## STATED GOAL 1
Reproduce the email from "[FRIAM] Another Stunning" up to and including "the breeze website.", replacing "Hydrogen" with "Ammonia" throughout.

## DOCUMENT
* BEGIN *

[FRIAM] Another Stunning Hydrogen Development - Retake Our Democracy

Frank Wimberly wimberly3 at gmail.com
Mon Feb 7 14:52:28 EST 2022


Sorry.  I didn't go to the breeze website.

---
Frank C. Wimberly
140 Calle Ojo Feliz,
Santa Fe, NM 87505

505 670-9918
Santa Fe, NM

On Mon, Feb 7, 2022, 11:05 AM Frank Wimberly <wimberly3 at gmail.com> wrote:

> How do you compress the air?  Any method I can think of uses energy.  From
> what source?
>
> Frank
>
> ---
> Frank C. Wimberly
> 140 Calle Ojo Feliz,
> Santa Fe, NM 87505
>
> 505 670-9918
> Santa Fe, NM
>
> On Mon, Feb 7, 2022, 10:57 AM Michael Orshan <morshan at gmail.com> wrote:
>
>> Hi.  I'm a reader more than a contributor, but the Hydrogen discussion is
>> close to my day to day.
>>
>> Many of us in renewables think Hydrogen might mostly be kick the can as
>> Steve mentioned.  It is something that might be economically feasible in
>> the 2030s and so the length of time oil companies sell oil increases.

* END *

## SUPPLIED ENTRIES
* BEGIN *

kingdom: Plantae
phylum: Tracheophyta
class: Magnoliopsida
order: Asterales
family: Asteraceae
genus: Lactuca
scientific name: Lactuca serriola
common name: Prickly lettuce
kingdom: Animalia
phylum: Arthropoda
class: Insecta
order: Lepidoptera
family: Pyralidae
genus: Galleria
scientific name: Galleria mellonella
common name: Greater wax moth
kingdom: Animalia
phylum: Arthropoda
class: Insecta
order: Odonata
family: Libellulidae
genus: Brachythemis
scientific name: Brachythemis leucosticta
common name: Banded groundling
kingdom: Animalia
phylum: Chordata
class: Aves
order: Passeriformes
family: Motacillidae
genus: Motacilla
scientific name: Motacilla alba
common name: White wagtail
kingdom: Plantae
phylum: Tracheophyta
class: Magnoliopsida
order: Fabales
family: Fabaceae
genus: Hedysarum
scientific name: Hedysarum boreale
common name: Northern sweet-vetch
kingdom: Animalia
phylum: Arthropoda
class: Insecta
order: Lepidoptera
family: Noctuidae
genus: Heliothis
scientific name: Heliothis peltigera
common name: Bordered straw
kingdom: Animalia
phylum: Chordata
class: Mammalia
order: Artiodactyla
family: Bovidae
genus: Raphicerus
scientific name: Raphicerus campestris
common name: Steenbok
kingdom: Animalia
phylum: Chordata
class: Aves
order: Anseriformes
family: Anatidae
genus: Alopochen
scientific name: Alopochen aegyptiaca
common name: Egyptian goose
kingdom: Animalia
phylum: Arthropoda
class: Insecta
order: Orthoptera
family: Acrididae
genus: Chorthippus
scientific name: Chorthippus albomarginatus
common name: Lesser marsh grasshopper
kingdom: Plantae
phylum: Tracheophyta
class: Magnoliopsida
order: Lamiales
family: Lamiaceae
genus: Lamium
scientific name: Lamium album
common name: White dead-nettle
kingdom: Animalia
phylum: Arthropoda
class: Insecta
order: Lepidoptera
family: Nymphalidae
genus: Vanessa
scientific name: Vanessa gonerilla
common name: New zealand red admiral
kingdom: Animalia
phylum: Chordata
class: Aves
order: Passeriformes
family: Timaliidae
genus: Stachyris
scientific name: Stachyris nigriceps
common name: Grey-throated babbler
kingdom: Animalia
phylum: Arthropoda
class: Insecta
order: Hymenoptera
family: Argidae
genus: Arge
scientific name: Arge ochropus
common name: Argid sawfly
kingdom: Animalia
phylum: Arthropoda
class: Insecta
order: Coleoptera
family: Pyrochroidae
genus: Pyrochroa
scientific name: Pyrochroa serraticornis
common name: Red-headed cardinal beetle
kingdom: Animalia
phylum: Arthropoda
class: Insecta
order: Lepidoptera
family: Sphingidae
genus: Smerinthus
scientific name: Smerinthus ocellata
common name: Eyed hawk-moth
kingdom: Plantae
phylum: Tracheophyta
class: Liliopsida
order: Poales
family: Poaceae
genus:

* END *

## STATED GOAL 2
Put the entries from the line with "scientific name: Lactuca serriola" up to and including the line with "common name: Northern sweet-vetch" into a two-column CSV, with one row per entry and the columns named field and value. Enclose each field in quotation marks, and turn any line breaks into spaces.

## FULL RESPONSE 1
[FRIAM] Another Stunning Ammonia Development - Retake Our Democracy

Frank Wimberly wimberly3 at gmail.com
Mon Feb 7 14:52:28 EST 2022


Sorry.  I didn't go to the breeze website.

## FULL RESPONSE 2
field,value
"scientific name:","Lactuca serriola"
"common name:","Prickly lettuce"
"kingdom:","Animalia"
"phylum:","Arthropoda"
"class:","Insecta"
"order:","Lepidoptera"
"family:","Pyralidae"
"genus:","Galleria"
"scientific name:","Galleria mellonella"
"common name:","Greater wax moth"
"kingdom:","Animalia"
"phylum:","Arthropoda"
"class:","Insecta"
"order:","Odonata"
"family:","Libellulidae"
"genus:","Brachythemis"
"scientific name:","Brachythemis leucosticta"
"common name:","Banded groundling"
"kingdom:","Animalia"
"phylum:","Chordata"
"class:","Aves"
"order:","Passeriformes"
"family:","Motacillidae"
"genus:","Motacilla"
"scientific name:","Motacilla alba"
"common name:","White wagtail"
"kingdom:","Plantae"
"phylum:","Tracheophyta"
"class:","Magnoliopsida"
"order:","Fabales"
"family:","Fabaceae"
"genus:","Hedysarum"
"scientific name:","Hedysarum boreale"
"common name:","Northern sweet-vetch"